便利な道具というのは、生活の中でなくてはならないもの。当然そう言ったものは人との距離が非常に近いので、そこにあって当然とつい思ってしまうからだ。
それゆえ、たとえ優れたデザインを持つものであったとしても、改めて見つめ直すことをしないのである。
この展示会では、私たちの生活へ当たり前のように溶け込み過ぎているものをとおして、それらに秘められている、優れたデザインとはなにかを考えさせてくれる。
この会場では、普段日常に溶け込んでいるものの数々を白を基調とした空間に置くことにより、あえてそれらの存在感を強調しているようにも思える。
展示されているものの中には、「あ〜、これは確かにみんな使ってるな」というものから、自分たちが少年時代に使っていて今も変わらず使われているものもあった。

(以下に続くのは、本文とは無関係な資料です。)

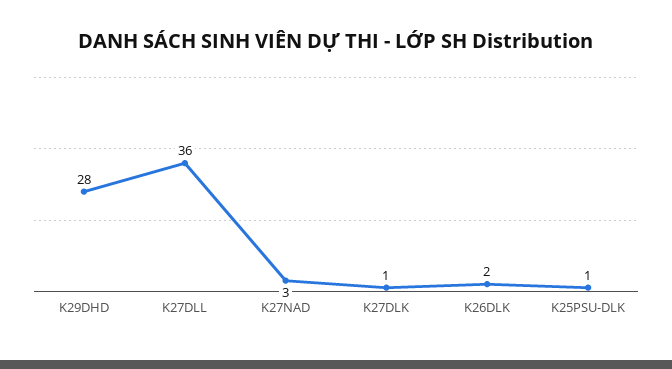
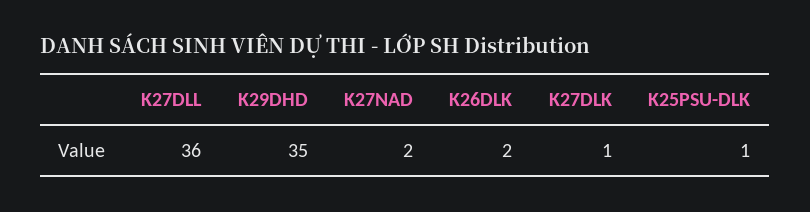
K29DHD: 28 -> 35
K27NAD: 3 -> 2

会場スタッフによれば、ロングライフデザイン賞を受賞するのは有形の「もの」だけでないのだという。
なんと、観光客で賑わう銀座中央通り歩行者天国もまた、ロングライフデザイン賞を2017年に受賞しているのだとか。
まさかこんな身近なところにある街路空間が受賞しているとは……! これには筆者も非常に驚いた。
全てに共通しているのが、シンプルなのに「それらしさ」があると言うこと。
過去、現在。そして未来までもを見通したデザインを持つものの数々。特異な場で、実際に目で見ないと気づくことができないことが確かにそこにはあった。
通常2週間に1回ほどで展示内容が変わるとのことなので、初代スーパーカブを見ることができるのは今だけ。
今回の展示期間は2019年6月8日(日)までとなっているので、まだまだチャンスがある。
「デザインとは何か、どう役に立っているのか」ということを考えさせてくれるこの展示会に、是非足を運んでみて欲しい。